The standard normal $Z \sim \mathcal{N}(0, 1)$ arises from standardising: $Z = (X - \mu)/\sigma$.
### Poisson Distribution
$$X \sim \text{Poisson}(\lambda) \quad P(X = k) = \frac{e^{-\lambda} \lambda^k}{k!}$$
Models the number of events in a fixed time interval, given a constant average rate
$\lambda$. Memoryless between events.
**OR use:** Customer arrivals per hour, orders per day, machine failures per week.
### Exponential Distribution
$$X \sim \text{Exp}(\lambda) \quad f(x) = \lambda e^{-\lambda x}, \quad x \geq 0$$
Models the *time between* Poisson-process events. Mean = $1/\lambda$.
**Key property — memorylessness:** $P(X > s + t \mid X > s) = P(X > t)$.
The remaining service time has the same distribution regardless of how long service
has already taken. This property makes it analytically tractable in queueing models.
**OR use:** Inter-arrival times, service times in $M/M/1$ queues.

-- YOUR TASKS --
#1 In the excerpt on probability distributions, what does the exponential distribution model?
#2 Transcribe the excerpt on probability distributions from "The standard normal" to "failures per week.".

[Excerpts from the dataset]

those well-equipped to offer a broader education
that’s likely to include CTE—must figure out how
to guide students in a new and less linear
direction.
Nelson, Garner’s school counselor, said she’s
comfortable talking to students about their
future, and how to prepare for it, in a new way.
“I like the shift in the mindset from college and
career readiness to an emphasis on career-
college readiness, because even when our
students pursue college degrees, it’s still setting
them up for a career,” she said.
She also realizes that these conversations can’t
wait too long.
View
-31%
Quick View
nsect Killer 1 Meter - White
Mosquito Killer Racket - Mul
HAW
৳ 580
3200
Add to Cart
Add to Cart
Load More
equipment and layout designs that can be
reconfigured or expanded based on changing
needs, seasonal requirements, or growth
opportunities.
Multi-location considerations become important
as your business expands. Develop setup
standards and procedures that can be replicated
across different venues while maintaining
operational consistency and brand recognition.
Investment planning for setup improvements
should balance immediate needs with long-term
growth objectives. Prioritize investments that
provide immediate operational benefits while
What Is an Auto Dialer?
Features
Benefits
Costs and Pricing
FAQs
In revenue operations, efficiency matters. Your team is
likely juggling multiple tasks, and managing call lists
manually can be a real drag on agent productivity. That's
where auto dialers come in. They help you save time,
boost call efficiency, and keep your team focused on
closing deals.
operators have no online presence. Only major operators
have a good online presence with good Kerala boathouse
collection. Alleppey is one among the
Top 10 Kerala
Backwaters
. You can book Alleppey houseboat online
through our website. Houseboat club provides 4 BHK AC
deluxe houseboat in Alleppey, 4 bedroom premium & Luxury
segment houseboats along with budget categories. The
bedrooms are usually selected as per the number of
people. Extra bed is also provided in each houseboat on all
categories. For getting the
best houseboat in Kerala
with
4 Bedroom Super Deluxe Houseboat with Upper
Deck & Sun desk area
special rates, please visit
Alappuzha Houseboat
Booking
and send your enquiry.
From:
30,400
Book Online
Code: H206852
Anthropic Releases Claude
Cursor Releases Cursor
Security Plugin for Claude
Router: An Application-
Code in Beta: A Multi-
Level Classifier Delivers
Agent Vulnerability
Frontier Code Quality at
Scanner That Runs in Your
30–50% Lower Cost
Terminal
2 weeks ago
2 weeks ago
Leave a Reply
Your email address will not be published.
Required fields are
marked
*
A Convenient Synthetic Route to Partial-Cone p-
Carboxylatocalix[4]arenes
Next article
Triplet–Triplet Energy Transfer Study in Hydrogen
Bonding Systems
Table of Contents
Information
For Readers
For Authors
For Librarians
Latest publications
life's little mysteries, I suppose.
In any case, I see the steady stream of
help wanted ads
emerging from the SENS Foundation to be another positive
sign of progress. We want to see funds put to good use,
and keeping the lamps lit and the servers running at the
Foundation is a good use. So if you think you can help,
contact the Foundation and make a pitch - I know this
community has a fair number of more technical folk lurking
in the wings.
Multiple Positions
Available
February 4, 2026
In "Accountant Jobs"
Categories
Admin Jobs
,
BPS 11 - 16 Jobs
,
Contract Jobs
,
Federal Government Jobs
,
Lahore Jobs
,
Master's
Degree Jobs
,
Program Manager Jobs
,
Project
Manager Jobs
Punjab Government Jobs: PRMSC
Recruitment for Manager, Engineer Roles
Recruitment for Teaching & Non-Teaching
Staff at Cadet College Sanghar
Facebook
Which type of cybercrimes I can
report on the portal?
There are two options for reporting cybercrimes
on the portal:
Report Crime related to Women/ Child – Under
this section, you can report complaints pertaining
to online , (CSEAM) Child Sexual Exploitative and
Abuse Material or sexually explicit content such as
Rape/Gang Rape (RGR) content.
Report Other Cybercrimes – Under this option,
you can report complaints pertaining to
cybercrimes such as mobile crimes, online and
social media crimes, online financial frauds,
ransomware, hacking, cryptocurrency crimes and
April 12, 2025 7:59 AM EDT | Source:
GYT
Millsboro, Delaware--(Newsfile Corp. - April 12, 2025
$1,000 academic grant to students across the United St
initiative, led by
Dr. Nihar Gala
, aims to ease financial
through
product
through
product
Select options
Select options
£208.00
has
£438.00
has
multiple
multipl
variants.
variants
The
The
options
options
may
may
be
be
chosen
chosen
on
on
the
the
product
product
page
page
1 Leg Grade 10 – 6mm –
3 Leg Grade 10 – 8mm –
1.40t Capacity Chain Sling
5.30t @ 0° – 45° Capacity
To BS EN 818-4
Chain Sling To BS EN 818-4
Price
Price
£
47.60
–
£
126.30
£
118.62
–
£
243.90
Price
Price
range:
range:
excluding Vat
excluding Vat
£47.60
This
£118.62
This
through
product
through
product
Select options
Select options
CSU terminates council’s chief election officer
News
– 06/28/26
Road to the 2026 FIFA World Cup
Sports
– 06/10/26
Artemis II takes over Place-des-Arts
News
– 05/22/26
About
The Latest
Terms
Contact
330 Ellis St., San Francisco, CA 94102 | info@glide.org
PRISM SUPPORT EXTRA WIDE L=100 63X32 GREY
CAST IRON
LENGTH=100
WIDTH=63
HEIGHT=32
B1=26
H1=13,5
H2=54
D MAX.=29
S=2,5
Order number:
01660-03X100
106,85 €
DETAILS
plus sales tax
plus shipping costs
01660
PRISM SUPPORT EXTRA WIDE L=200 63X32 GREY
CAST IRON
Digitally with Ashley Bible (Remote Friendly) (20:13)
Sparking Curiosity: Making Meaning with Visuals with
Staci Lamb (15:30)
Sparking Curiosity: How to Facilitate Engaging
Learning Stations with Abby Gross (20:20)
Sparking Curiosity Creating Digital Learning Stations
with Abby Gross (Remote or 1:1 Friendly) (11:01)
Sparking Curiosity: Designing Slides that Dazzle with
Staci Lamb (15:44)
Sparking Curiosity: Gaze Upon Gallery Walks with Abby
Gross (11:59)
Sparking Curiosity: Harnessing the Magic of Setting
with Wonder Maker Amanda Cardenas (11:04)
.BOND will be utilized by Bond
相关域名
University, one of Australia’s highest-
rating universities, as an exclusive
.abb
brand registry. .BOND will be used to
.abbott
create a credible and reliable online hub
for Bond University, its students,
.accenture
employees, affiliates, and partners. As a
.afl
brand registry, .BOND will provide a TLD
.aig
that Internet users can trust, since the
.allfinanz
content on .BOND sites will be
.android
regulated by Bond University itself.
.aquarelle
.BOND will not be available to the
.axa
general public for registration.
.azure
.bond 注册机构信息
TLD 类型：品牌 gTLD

-- ACTIVITY ANSWERS --
#1 The time between Poisson-process events.

#2
The standard normal $Z \sim \mathcal{N}(0, 1)$ arises from standardising: $Z = (X - \mu)/\sigma$.
### Poisson Distribution
$$X \sim \text{Poisson}(\lambda) \quad P(X = k) = \frac{e^{-\lambda} \lambda^k}{k!}$$
Models the number of events in a fixed time interval, given a constant average rate
$\lambda$. Memoryless between events.
**OR use:** Customer arrivals per hour, orders per day, machine failures per week.